[Pose landmark coordinates]
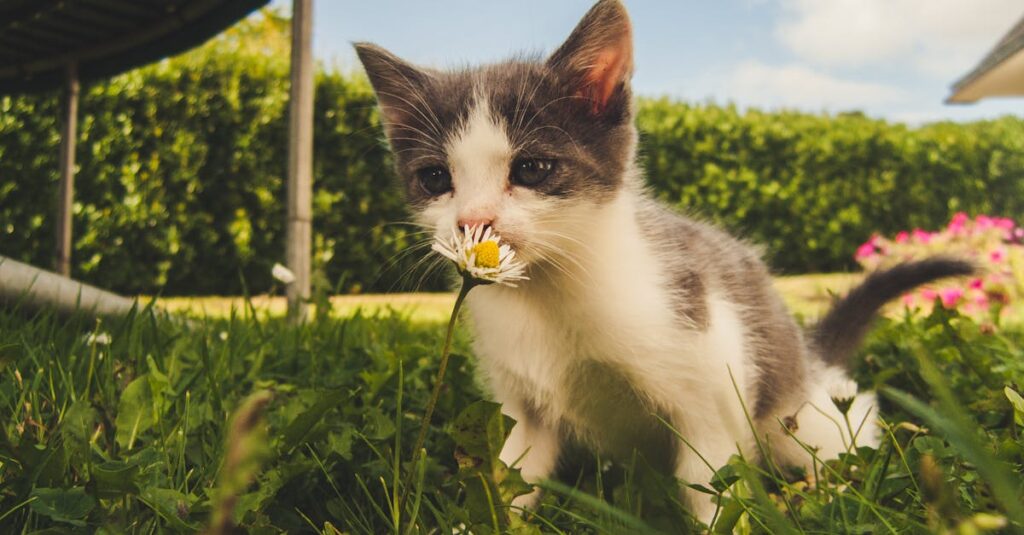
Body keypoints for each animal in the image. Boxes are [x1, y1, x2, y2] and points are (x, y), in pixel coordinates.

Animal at [356, 0, 970, 522]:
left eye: (531, 169)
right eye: (435, 178)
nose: (473, 221)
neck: (550, 292)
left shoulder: (711, 382)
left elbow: (711, 487)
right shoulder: (522, 407)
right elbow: (514, 475)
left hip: (800, 413)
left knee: (843, 428)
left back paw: (828, 490)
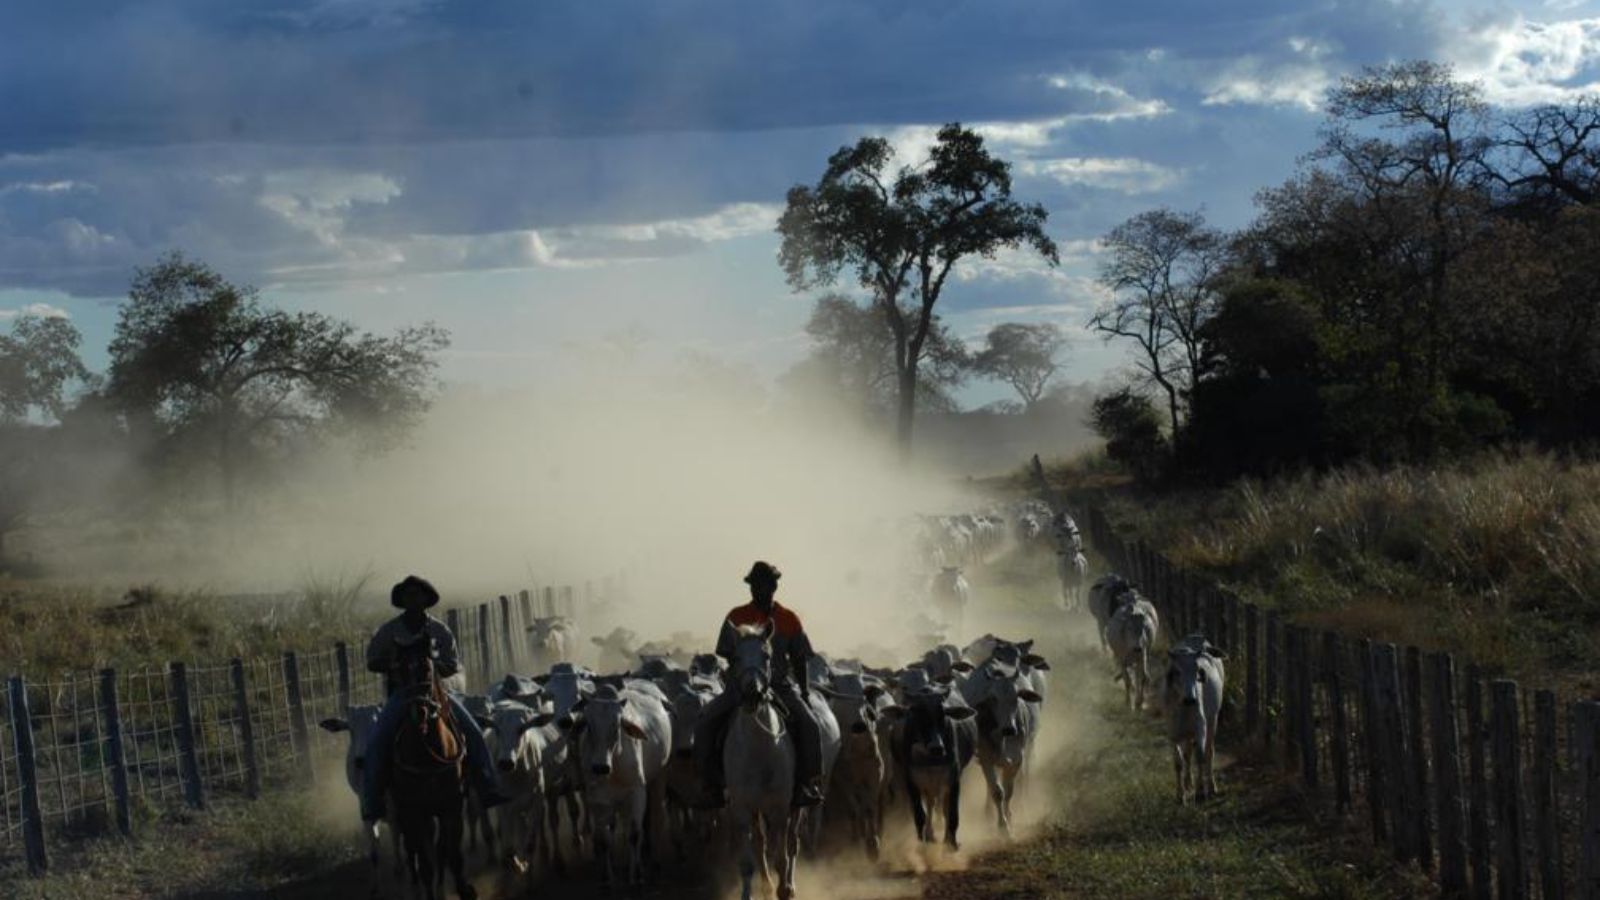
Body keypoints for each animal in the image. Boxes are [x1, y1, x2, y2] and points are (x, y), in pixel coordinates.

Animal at [1164, 634, 1222, 800]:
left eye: (1197, 670)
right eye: (1177, 671)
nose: (1191, 699)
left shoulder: (1200, 728)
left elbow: (1200, 756)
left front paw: (1200, 791)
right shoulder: (1173, 733)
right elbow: (1178, 762)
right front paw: (1180, 795)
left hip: (1213, 721)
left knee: (1209, 752)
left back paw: (1212, 786)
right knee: (1187, 753)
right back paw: (1188, 782)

> _Your assignment_: Only lines containing the word "elbow" should appear in the answer, and every such line from the records above must be there.

> _Answer section_:
left elbow: (711, 487)
right elbow: (514, 475)
left elbow: (1200, 756)
right elbow: (1178, 762)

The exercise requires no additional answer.